Romeo machine shop files for bankruptcy, blames supply chain and labor issues
The company has between $1 million and $10 million in liabilities and less than $50,000 in assets, according to the filing.
“The global COVID-19 pandemic has had a lasting impact on Debtor’s operations,” according to a motion filed by Scott Kwiatkowski, an attorney representing Cammand. “…Due to the inability to manage a second shift and increased expenses associated with global supply chain issues, operational costs increased and the debtor faced impending business closure .”
Kwiatkowski, a partner at Southfield-based Goldstein Bershad and Fried PC, did not respond to a request for comment on Thursday. Crain also left a message for the company.

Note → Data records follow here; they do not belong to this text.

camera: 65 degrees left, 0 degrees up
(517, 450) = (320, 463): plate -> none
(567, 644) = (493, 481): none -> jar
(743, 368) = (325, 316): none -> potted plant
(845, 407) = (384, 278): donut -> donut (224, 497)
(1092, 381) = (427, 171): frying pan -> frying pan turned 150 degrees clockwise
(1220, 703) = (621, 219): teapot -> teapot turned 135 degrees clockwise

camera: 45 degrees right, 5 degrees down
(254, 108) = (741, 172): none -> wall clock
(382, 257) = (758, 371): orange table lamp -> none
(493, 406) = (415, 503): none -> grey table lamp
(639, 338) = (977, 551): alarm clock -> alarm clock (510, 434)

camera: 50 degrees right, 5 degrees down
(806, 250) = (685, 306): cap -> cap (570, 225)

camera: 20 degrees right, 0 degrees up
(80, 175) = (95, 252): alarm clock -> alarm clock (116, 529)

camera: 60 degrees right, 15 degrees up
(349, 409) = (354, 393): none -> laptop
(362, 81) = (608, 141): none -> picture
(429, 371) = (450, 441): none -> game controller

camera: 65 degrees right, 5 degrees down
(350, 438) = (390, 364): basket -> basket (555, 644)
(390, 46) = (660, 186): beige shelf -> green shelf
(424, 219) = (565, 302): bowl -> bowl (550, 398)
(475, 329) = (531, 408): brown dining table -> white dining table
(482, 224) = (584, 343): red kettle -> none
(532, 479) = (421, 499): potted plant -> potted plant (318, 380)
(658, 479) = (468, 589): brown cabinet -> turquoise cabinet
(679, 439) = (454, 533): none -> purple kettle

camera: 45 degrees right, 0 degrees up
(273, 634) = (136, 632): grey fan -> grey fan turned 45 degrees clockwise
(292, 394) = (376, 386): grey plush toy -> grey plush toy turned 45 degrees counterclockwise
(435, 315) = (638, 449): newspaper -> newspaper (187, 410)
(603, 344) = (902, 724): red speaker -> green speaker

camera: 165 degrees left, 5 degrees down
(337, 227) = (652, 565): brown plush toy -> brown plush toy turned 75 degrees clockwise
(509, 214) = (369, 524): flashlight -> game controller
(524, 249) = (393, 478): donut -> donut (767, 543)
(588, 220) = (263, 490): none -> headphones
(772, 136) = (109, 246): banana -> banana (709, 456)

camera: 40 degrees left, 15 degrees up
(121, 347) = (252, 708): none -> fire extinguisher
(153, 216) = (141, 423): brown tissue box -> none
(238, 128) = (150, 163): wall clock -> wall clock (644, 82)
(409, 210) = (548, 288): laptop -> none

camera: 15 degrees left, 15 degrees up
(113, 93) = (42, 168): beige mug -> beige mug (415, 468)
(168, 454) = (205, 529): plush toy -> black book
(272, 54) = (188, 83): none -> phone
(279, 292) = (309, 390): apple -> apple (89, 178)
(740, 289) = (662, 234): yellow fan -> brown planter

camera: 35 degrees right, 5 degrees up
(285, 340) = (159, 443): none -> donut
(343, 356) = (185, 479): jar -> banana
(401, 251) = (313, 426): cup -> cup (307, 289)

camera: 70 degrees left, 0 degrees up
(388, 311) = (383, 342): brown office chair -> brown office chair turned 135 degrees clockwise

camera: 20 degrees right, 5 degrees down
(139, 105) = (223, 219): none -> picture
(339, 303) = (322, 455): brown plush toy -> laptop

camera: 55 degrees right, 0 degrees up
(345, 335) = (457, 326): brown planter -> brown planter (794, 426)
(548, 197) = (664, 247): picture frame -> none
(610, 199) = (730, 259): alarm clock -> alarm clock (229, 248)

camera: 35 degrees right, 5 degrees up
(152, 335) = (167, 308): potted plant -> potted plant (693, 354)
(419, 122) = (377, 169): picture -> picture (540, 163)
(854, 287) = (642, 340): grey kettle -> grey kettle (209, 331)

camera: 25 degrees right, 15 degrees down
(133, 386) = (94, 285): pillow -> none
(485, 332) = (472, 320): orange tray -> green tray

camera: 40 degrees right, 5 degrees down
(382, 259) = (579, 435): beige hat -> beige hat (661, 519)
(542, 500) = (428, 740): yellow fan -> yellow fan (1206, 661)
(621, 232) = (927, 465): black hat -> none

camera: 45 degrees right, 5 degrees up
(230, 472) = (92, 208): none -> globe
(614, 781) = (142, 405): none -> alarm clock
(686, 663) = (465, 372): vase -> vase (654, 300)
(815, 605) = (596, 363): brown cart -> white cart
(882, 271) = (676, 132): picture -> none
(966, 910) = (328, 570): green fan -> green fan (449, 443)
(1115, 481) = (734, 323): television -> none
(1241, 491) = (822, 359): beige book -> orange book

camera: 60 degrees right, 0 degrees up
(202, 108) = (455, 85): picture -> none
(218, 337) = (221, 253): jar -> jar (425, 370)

This week’s bankruptcy is the latest sign that the financial problems of some small manufacturers and suppliers may be coming to a head. Bingham Farms-based Gissing North America LLC filed for Chapter 11 last week, citing many of the same factors as Cammand, including inflation and labor shortages.
Cammand, founded in 2002, operates in a 14,000 square foot workshop with CNC, gun drilling, surfacing and design equipment.
At its pre-pandemic peak, Cammand had 18 employees running two shifts a day during the week with limited hours on weekends, according to the filing. It has since lost two-thirds of its workforce.
“Prior to the Global Pandemic, 20% of Debtor’s job orders came from Canada and since the onset of the Global Pandemic, Debtor has lost the majority of Canadian jobs resulting in reduced revenues,” the filing said.
The company owes about $1.5 million to Huntington National Bank, with which it has two prior forbearance agreements. He also owes the US Small Business Administration nearly $120,000 for unforgiven Paycheck Protection Program loans.
His other big creditors are Birmingham-based Mac R LLC, which is seeking $132,210, and Sterling Heights-based Merrifield Machinery Solutions, which is seeking $14,500.
Cammand estimated that he would need to spend approximately $252,780 to continue operations for the next three months, which he said would be in the best interest of his creditors. The court approved a petition on Tuesday to allow the company to use the cash collateral.